Victoire de Castellane
Contrairement à ce qu’on pourrait imaginer, c’est Victoire de Castellane qui a proposé à Bernard Arnault de créer la joaillerie Dior et non l’inverse. “J’ai dit à Monsieur Arnault que je voulais créer une joaillerie qui n’existait pas.” En 1999, le monde de la joaillerie est bien différent de ce qu’il est aujourd’hui. Les maisons ne communiquent pas sur leur direction de la création. Elles s’abritent derrière la magie de leur nom, et bien malin celui qui connait celui de la “personne” qui imagine ou dessine les collections. En prenant vigoureusement la tête du département joaillerie et haute joaillerie de Dior, Victoire de Castellane fait davantage que de débarrasser la création de ses stigmates bourgeois, elle pave le chemin à ses consoeurs qui, depuis, se sont accaparé le premier plan de la scène créative, y compris au sein de la place Vendôme. Son style, qui est davantage une idéologie qu’une esthétique, s’autorise toutes les thématiques – pirates, plantes carnivores, vampires –, ne refusant que la tyrannie du bon goût. Ses fleurs femmes deviennent venimeuses quand l’actualité se voile un peu trop ouvertement de ténèbres, ses teintes de prédilection s’échappent du spectre chromatique autorisé par le sérail pour apprivoiser la laque ou s’épanouir dans des combinaisons inédites, sous le seul signe du désir et de la flamboyance.
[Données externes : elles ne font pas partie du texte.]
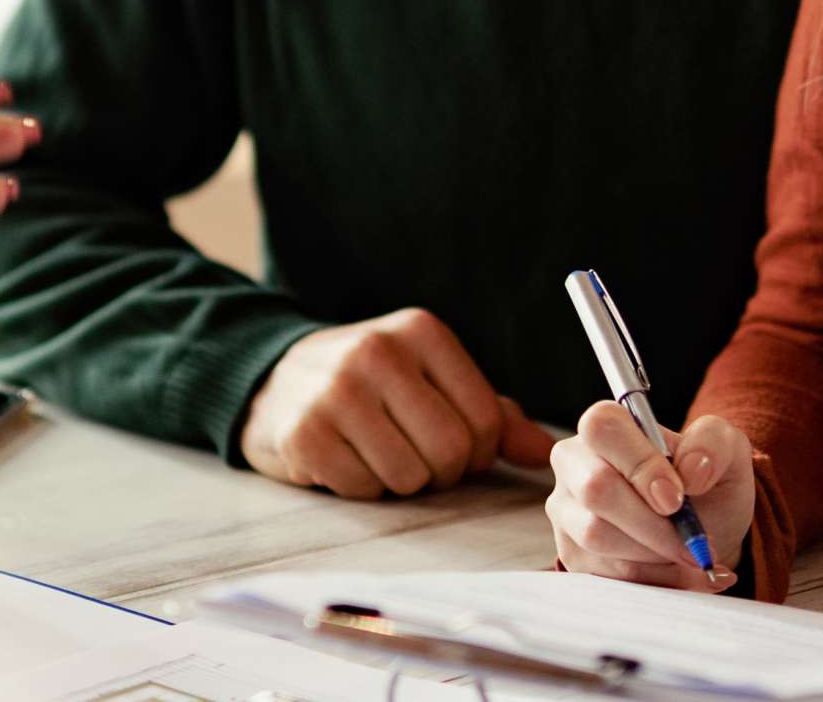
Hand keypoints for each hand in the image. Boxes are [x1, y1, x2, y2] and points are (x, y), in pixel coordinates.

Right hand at [239, 307, 555, 498]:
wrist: (275, 381)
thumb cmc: (372, 386)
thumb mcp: (431, 380)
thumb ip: (492, 413)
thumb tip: (547, 452)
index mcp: (422, 332)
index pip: (485, 420)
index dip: (478, 451)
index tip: (453, 445)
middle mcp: (378, 352)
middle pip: (450, 451)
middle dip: (442, 472)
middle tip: (416, 457)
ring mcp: (336, 391)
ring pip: (408, 477)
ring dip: (401, 482)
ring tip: (378, 453)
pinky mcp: (304, 432)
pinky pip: (363, 489)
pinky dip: (362, 488)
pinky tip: (346, 458)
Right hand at [544, 403, 753, 590]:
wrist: (704, 528)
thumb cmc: (706, 482)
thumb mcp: (728, 451)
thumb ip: (713, 443)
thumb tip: (691, 470)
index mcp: (606, 426)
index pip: (604, 429)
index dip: (641, 464)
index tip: (677, 500)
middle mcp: (575, 463)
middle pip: (595, 488)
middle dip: (651, 524)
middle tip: (692, 542)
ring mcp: (567, 510)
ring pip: (595, 536)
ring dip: (654, 555)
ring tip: (692, 556)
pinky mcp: (572, 554)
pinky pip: (605, 573)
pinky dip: (655, 580)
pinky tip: (685, 574)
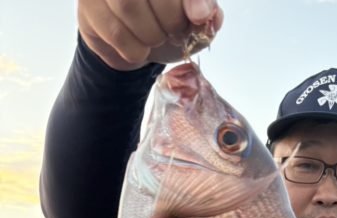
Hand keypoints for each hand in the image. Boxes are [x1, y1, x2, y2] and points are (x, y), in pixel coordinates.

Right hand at [78, 0, 223, 70]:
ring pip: (127, 5)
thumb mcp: (195, 20)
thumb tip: (206, 14)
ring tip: (154, 39)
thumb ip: (206, 11)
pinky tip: (137, 47)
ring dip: (150, 36)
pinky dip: (134, 50)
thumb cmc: (167, 23)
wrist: (135, 44)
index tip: (199, 17)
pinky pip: (115, 31)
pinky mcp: (88, 4)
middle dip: (171, 22)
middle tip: (174, 33)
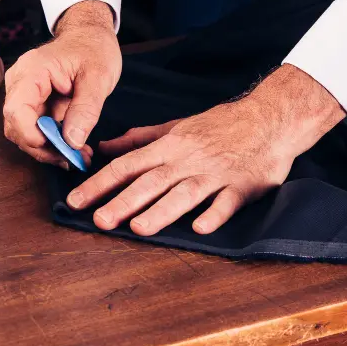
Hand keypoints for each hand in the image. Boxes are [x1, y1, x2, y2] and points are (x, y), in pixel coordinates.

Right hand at [3, 1, 120, 167]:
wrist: (90, 37)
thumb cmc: (93, 49)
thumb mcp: (98, 77)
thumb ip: (85, 110)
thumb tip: (72, 142)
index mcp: (32, 71)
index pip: (17, 110)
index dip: (32, 136)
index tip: (59, 150)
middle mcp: (20, 83)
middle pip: (17, 127)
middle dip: (44, 148)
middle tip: (75, 158)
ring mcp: (24, 94)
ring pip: (24, 133)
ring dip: (49, 149)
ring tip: (79, 154)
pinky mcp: (32, 103)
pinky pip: (35, 129)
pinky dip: (53, 142)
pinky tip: (73, 147)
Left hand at [66, 65, 344, 234]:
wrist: (270, 117)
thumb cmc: (221, 124)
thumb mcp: (177, 126)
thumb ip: (140, 139)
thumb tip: (104, 147)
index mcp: (170, 146)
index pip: (127, 165)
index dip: (100, 183)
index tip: (76, 201)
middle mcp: (189, 159)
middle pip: (151, 182)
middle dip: (124, 202)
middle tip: (99, 220)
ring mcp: (216, 173)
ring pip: (185, 193)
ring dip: (162, 210)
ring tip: (138, 228)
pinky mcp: (243, 185)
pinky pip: (227, 201)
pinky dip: (214, 213)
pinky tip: (200, 227)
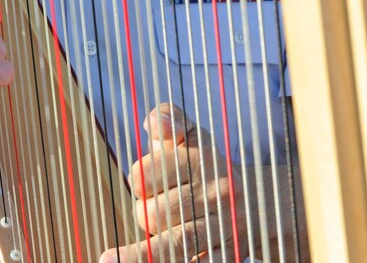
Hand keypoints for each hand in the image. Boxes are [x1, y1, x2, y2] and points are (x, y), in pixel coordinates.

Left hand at [100, 103, 245, 261]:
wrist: (258, 200)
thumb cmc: (206, 164)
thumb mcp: (191, 134)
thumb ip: (168, 118)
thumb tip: (154, 124)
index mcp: (201, 159)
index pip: (146, 174)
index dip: (138, 179)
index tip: (142, 181)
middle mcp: (215, 193)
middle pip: (154, 214)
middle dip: (143, 215)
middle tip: (152, 211)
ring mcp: (222, 228)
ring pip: (173, 246)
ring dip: (140, 255)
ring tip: (108, 260)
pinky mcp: (228, 256)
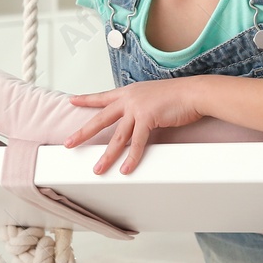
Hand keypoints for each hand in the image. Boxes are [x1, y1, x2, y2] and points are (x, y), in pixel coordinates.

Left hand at [62, 77, 206, 174]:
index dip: (86, 99)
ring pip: (117, 137)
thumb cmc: (178, 95)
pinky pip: (137, 143)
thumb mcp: (153, 95)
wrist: (193, 92)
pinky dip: (131, 158)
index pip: (103, 97)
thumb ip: (141, 104)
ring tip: (98, 170)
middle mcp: (129, 99)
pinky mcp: (147, 118)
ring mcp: (137, 108)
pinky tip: (125, 169)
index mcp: (129, 92)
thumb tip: (136, 116)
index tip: (72, 100)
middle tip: (69, 143)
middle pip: (101, 119)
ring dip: (107, 156)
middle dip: (83, 133)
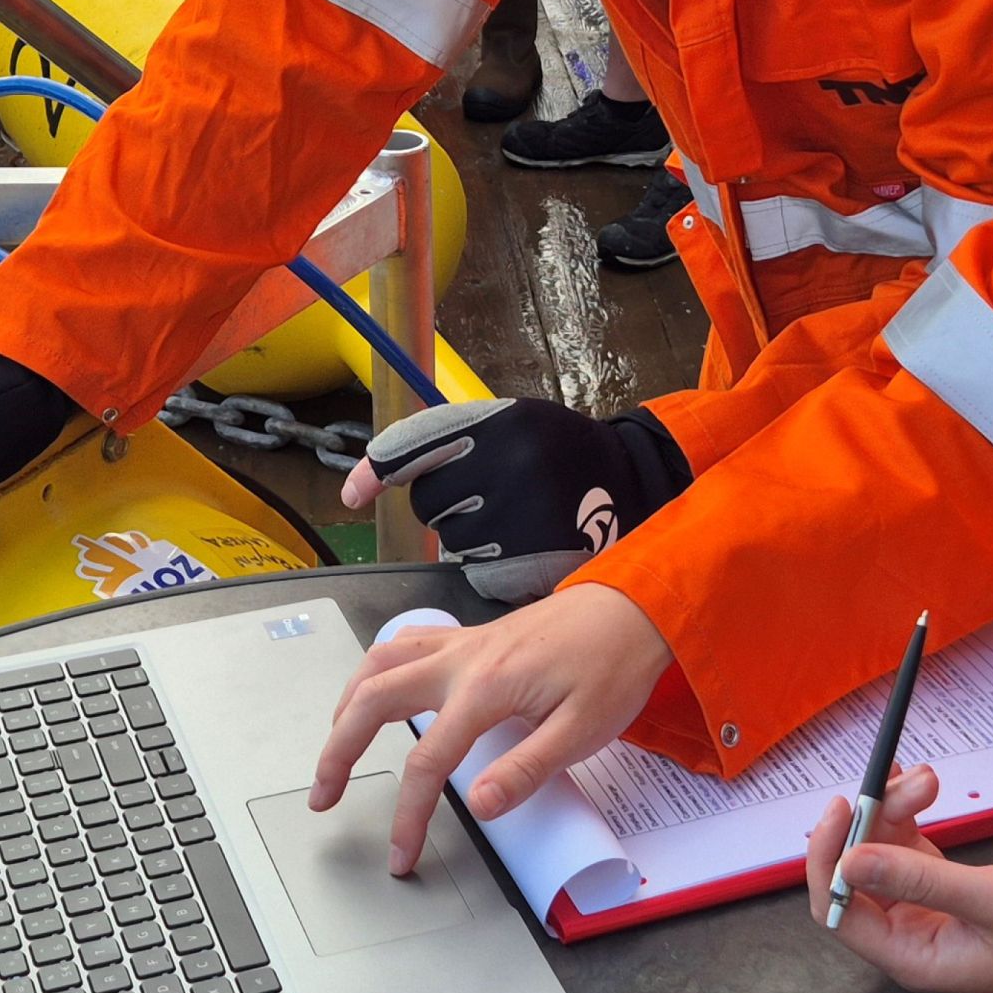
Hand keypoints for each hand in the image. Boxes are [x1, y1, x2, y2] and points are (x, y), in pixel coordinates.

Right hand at [311, 584, 672, 875]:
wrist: (634, 609)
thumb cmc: (613, 666)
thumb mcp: (583, 730)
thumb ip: (527, 769)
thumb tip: (481, 808)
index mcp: (487, 688)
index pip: (427, 761)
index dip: (407, 814)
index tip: (401, 854)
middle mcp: (461, 660)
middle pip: (374, 700)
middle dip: (338, 750)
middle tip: (324, 796)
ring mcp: (461, 643)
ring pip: (378, 664)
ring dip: (347, 705)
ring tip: (334, 746)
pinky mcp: (469, 638)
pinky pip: (402, 645)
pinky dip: (374, 670)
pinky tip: (373, 691)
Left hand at [340, 398, 690, 602]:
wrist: (640, 484)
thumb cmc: (566, 454)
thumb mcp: (514, 424)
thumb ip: (449, 442)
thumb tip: (368, 478)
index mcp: (499, 422)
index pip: (413, 444)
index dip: (377, 471)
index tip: (352, 493)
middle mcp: (508, 463)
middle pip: (430, 500)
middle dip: (448, 505)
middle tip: (489, 498)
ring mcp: (521, 513)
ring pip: (454, 539)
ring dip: (474, 537)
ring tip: (520, 519)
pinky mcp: (534, 558)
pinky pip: (483, 570)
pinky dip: (497, 565)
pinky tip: (528, 545)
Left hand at [805, 764, 992, 992]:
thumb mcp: (986, 899)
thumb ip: (918, 879)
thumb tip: (851, 859)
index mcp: (909, 956)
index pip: (839, 911)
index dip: (830, 858)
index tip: (843, 807)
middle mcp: (907, 937)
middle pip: (859, 874)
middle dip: (870, 823)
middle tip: (895, 780)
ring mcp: (922, 911)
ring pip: (883, 852)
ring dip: (895, 810)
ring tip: (926, 777)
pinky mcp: (939, 887)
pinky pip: (907, 847)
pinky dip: (909, 815)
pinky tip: (922, 787)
Ses noeuds, rubans, pétales, coccinelles défient la mièvrerie en superposant dans leurs lignes une sorte de sourire complice qui nous intime de ne pas trop nous prendre au sérieux. Pour fêter ses 20 ans chez Dior, la directrice artistique a imaginé une collection baptisée Gem Dior qui cristallise plus qu’elle ne synthétise la beauté intrinsèque, tellurique, des pierres précieuses. Et pour s’échapper une fois encore des chemins battus, c’est sur YouTube, avec son complice Loïc Prigent, que la créatrice a édifié, en la désacralisant, la première des nombreuses rétrospectives que la postérité ne manquera pas de lui consacrer.